Entering the greenhouses I was aware of being in a totally clean environment. The first thing I had to do was walk over a special machine which cleaned my shoes and place my hands through special slots to be cleaned with ultra violet light. The steps taken to ensure cleanliness were extreme and there are some areas where visitors are not allowed for fear of contamination. We passed through the staff areas and saw racks of clean clothing as, like the hospital operating room staff, are provided with this every day. Entering the plant growing area was like a tropical paradise on a cold afternoon as it was warm and humid and bright with overhead lighting. Pepper plants were growing in various stages of development – one and half million of them and the plants seemed to stretch as far as the eye could see. They are grown in square plastic boxes without a bottom and watered and fertilized by being flooded from below. The growing medium is a special expanded rock product which is imported from Europe and the seeds come from suppliers all over the world. The peppers are ordered in advance by individual growers and each of these has their own colour which is dabbed on top of the supporting stake of their plants. Bevo tries to be as organic as possible. 90% of their water/fertilizer mix is recycled after being sterilized by ultra violet light and they have huge water storage tanks. They also use bio waste to provide heat. They use no pesticides unless specifically demanded by growers. White fly and thrips are kept at bay by parasitic wasps that hatch in rather scruffy pots of grass that are seen in each growing bay. Bevo has to buy batches of wasp eggs as so many are needed. Much of the work of plant growing has become quite mechanized with seeding machines that place a seed in each special growing plug. Some jobs still need doing by hand though and one of these is clipping the pepper plants to their stakes. There used to be problems with this as not only was it back breaking work to bend over and place a clip on each stem but lots of valuable plants got trampled in the process. Now workers lie on their tummies on a slow moving bench and put on the clips from above. It is much easier on them and the women doing the job were chatting to each other and had music to accompany the task. The plants can be placed much nearer to each other and as the demand for the product is much greater than the supply this is important.
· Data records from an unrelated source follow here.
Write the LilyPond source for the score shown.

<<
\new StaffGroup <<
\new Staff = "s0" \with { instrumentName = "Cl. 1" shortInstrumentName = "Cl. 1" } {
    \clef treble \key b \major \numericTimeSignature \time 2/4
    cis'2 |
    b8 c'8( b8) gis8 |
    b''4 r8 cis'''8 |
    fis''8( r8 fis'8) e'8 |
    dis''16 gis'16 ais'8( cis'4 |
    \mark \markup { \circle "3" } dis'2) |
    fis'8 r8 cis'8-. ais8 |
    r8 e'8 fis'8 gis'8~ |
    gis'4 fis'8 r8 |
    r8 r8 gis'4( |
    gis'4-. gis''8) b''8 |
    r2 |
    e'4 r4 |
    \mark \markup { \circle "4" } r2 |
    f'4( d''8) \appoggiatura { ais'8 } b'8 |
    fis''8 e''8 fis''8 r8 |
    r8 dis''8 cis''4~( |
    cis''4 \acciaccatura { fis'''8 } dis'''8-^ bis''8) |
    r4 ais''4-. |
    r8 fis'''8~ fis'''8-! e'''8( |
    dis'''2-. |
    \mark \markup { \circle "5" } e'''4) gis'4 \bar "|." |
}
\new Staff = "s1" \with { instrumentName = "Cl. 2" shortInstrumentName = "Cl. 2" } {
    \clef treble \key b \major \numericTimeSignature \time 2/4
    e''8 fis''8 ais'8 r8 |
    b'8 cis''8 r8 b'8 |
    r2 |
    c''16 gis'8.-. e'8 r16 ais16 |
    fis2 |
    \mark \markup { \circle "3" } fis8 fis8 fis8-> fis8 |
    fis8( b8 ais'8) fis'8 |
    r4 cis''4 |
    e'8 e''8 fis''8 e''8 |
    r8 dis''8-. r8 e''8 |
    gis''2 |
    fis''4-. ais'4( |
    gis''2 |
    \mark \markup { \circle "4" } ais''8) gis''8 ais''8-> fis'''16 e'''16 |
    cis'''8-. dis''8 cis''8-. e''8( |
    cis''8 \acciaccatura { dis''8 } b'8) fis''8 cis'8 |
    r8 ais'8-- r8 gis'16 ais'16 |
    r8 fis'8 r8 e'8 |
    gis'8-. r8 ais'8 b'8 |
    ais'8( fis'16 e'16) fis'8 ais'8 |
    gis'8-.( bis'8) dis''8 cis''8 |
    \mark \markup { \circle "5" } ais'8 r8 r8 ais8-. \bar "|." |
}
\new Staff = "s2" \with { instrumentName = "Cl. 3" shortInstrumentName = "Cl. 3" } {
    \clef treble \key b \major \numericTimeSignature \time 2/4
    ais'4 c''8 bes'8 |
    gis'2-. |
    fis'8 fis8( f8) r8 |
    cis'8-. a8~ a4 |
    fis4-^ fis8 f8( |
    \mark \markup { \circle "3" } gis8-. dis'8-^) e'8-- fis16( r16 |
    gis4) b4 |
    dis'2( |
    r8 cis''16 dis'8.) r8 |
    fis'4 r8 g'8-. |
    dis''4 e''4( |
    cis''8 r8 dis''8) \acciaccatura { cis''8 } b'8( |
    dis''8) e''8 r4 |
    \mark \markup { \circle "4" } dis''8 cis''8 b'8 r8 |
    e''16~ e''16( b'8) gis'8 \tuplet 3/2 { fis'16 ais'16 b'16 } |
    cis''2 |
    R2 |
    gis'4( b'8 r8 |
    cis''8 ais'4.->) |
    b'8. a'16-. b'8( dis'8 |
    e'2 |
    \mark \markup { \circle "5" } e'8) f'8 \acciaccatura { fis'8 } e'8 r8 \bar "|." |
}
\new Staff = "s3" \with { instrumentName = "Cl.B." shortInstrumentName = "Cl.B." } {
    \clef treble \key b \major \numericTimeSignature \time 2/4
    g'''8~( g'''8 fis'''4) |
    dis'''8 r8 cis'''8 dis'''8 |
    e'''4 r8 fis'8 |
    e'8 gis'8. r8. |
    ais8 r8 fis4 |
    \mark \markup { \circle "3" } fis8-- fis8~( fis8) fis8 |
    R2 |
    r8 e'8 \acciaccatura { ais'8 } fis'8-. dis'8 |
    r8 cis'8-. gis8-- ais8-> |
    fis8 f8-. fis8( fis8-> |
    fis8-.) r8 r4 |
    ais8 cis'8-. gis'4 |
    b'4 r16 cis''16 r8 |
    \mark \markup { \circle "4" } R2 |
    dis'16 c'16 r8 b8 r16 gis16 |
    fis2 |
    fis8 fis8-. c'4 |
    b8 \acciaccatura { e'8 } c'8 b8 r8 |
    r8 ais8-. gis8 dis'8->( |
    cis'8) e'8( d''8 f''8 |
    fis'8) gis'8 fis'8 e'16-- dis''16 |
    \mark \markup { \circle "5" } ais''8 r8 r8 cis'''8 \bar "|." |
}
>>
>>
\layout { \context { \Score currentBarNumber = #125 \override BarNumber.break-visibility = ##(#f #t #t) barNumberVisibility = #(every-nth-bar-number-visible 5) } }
Bevo is a major contributor to the BC economy as much of their product gets shipped to the US. They provide most of the Poinsettias for Costco stores in Washington State amongst other things. This is a family company with Dutch roots and senior staff have been trained there. The company is working with UBC to try and breed a pawpaw variety that will be suitable for the Okanagan and which also will have smaller seeds. We await progress and sampling of this product!

I felt grateful for this interesting opportunity and will regard the red and green peppers that I throw casually into my shopping cart with much more respect after this experience.